What you should do: Return every line of the entries below word for word, changing nothing.

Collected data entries
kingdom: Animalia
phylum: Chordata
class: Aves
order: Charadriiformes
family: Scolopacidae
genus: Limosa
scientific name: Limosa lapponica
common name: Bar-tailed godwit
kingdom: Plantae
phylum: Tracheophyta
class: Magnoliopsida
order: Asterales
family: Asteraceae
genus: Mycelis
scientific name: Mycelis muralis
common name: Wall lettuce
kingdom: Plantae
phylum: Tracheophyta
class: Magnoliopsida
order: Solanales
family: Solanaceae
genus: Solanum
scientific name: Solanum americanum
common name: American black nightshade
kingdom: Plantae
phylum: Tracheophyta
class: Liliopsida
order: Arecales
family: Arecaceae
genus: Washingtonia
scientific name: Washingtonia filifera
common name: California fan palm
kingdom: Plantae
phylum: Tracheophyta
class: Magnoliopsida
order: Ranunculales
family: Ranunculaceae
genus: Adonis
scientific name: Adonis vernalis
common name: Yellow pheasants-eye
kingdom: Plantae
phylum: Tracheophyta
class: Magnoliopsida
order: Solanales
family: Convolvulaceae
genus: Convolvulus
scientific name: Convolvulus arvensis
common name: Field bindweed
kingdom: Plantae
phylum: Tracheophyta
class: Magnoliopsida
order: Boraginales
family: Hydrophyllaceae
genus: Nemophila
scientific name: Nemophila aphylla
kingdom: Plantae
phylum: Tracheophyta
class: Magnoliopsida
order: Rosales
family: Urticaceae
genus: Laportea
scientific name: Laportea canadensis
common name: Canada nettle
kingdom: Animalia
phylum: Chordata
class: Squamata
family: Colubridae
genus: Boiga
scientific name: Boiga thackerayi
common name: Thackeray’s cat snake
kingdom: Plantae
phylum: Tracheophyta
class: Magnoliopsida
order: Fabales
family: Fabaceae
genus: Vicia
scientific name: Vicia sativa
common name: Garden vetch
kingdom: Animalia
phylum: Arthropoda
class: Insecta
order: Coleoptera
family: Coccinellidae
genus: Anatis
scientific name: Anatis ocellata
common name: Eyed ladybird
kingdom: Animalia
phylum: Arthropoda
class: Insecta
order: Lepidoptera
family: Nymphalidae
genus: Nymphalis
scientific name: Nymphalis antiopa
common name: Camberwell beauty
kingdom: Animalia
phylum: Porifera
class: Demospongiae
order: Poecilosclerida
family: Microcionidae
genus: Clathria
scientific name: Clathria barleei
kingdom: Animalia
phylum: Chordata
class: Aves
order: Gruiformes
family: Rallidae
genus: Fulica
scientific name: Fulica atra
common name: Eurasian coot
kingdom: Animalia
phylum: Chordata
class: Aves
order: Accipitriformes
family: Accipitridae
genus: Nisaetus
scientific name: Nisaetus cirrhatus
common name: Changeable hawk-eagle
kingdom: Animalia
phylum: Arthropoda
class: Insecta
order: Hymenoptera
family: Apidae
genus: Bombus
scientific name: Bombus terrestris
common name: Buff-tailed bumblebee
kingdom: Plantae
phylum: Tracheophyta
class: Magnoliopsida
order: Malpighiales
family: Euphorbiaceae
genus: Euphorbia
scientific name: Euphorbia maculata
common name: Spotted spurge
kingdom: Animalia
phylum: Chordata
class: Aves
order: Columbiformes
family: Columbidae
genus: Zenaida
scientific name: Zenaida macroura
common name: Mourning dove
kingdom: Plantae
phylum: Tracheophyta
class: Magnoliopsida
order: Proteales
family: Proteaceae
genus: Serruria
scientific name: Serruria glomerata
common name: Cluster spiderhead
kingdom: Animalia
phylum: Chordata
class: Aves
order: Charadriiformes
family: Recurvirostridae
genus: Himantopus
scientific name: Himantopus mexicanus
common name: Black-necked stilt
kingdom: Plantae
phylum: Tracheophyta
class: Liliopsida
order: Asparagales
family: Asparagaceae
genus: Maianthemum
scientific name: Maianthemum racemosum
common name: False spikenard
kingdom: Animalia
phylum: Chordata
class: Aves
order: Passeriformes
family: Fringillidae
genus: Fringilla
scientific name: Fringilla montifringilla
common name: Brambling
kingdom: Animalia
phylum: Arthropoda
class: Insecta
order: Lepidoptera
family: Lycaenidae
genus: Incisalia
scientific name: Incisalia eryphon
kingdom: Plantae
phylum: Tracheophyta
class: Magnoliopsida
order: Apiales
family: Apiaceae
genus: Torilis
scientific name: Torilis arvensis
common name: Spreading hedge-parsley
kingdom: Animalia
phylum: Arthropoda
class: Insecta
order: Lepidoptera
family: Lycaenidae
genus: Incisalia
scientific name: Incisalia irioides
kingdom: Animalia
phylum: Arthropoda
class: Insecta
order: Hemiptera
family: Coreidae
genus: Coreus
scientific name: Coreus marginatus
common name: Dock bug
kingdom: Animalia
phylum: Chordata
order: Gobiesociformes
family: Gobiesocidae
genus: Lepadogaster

Answer for the task:
kingdom: Animalia
phylum: Chordata
class: Aves
order: Charadriiformes
family: Scolopacidae
genus: Limosa
scientific name: Limosa lapponica
common name: Bar-tailed godwit
kingdom: Plantae
phylum: Tracheophyta
class: Magnoliopsida
order: Asterales
family: Asteraceae
genus: Mycelis
scientific name: Mycelis muralis
common name: Wall lettuce
kingdom: Plantae
phylum: Tracheophyta
class: Magnoliopsida
order: Solanales
family: Solanaceae
genus: Solanum
scientific name: Solanum americanum
common name: American black nightshade
kingdom: Plantae
phylum: Tracheophyta
class: Liliopsida
order: Arecales
family: Arecaceae
genus: Washingtonia
scientific name: Washingtonia filifera
common name: California fan palm
kingdom: Plantae
phylum: Tracheophyta
class: Magnoliopsida
order: Ranunculales
family: Ranunculaceae
genus: Adonis
scientific name: Adonis vernalis
common name: Yellow pheasants-eye
kingdom: Plantae
phylum: Tracheophyta
class: Magnoliopsida
order: Solanales
family: Convolvulaceae
genus: Convolvulus
scientific name: Convolvulus arvensis
common name: Field bindweed
kingdom: Plantae
phylum: Tracheophyta
class: Magnoliopsida
order: Boraginales
family: Hydrophyllaceae
genus: Nemophila
scientific name: Nemophila aphylla
kingdom: Plantae
phylum: Tracheophyta
class: Magnoliopsida
order: Rosales
family: Urticaceae
genus: Laportea
scientific name: Laportea canadensis
common name: Canada nettle
kingdom: Animalia
phylum: Chordata
class: Squamata
family: Colubridae
genus: Boiga
scientific name: Boiga thackerayi
common name: Thackeray’s cat snake
kingdom: Plantae
phylum: Tracheophyta
class: Magnoliopsida
order: Fabales
family: Fabaceae
genus: Vicia
scientific name: Vicia sativa
common name: Garden vetch
kingdom: Animalia
phylum: Arthropoda
class: Insecta
order: Coleoptera
family: Coccinellidae
genus: Anatis
scientific name: Anatis ocellata
common name: Eyed ladybird
kingdom: Animalia
phylum: Arthropoda
class: Insecta
order: Lepidoptera
family: Nymphalidae
genus: Nymphalis
scientific name: Nymphalis antiopa
common name: Camberwell beauty
kingdom: Animalia
phylum: Porifera
class: Demospongiae
order: Poecilosclerida
family: Microcionidae
genus: Clathria
scientific name: Clathria barleei
kingdom: Animalia
phylum: Chordata
class: Aves
order: Gruiformes
family: Rallidae
genus: Fulica
scientific name: Fulica atra
common name: Eurasian coot
kingdom: Animalia
phylum: Chordata
class: Aves
order: Accipitriformes
family: Accipitridae
genus: Nisaetus
scientific name: Nisaetus cirrhatus
common name: Changeable hawk-eagle
kingdom: Animalia
phylum: Arthropoda
class: Insecta
order: Hymenoptera
family: Apidae
genus: Bombus
scientific name: Bombus terrestris
common name: Buff-tailed bumblebee
kingdom: Plantae
phylum: Tracheophyta
class: Magnoliopsida
order: Malpighiales
family: Euphorbiaceae
genus: Euphorbia
scientific name: Euphorbia maculata
common name: Spotted spurge
kingdom: Animalia
phylum: Chordata
class: Aves
order: Columbiformes
family: Columbidae
genus: Zenaida
scientific name: Zenaida macroura
common name: Mourning dove
kingdom: Plantae
phylum: Tracheophyta
class: Magnoliopsida
order: Proteales
family: Proteaceae
genus: Serruria
scientific name: Serruria glomerata
common name: Cluster spiderhead
kingdom: Animalia
phylum: Chordata
class: Aves
order: Charadriiformes
family: Recurvirostridae
genus: Himantopus
scientific name: Himantopus mexicanus
common name: Black-necked stilt
kingdom: Plantae
phylum: Tracheophyta
class: Liliopsida
order: Asparagales
family: Asparagaceae
genus: Maianthemum
scientific name: Maianthemum racemosum
common name: False spikenard
kingdom: Animalia
phylum: Chordata
class: Aves
order: Passeriformes
family: Fringillidae
genus: Fringilla
scientific name: Fringilla montifringilla
common name: Brambling
kingdom: Animalia
phylum: Arthropoda
class: Insecta
order: Lepidoptera
family: Lycaenidae
genus: Incisalia
scientific name: Incisalia eryphon
kingdom: Plantae
phylum: Tracheophyta
class: Magnoliopsida
order: Apiales
family: Apiaceae
genus: Torilis
scientific name: Torilis arvensis
common name: Spreading hedge-parsley
kingdom: Animalia
phylum: Arthropoda
class: Insecta
order: Lepidoptera
family: Lycaenidae
genus: Incisalia
scientific name: Incisalia irioides
kingdom: Animalia
phylum: Arthropoda
class: Insecta
order: Hemiptera
family: Coreidae
genus: Coreus
scientific name: Coreus marginatus
common name: Dock bug
kingdom: Animalia
phylum: Chordata
order: Gobiesociformes
family: Gobiesocidae
genus: Lepadogaster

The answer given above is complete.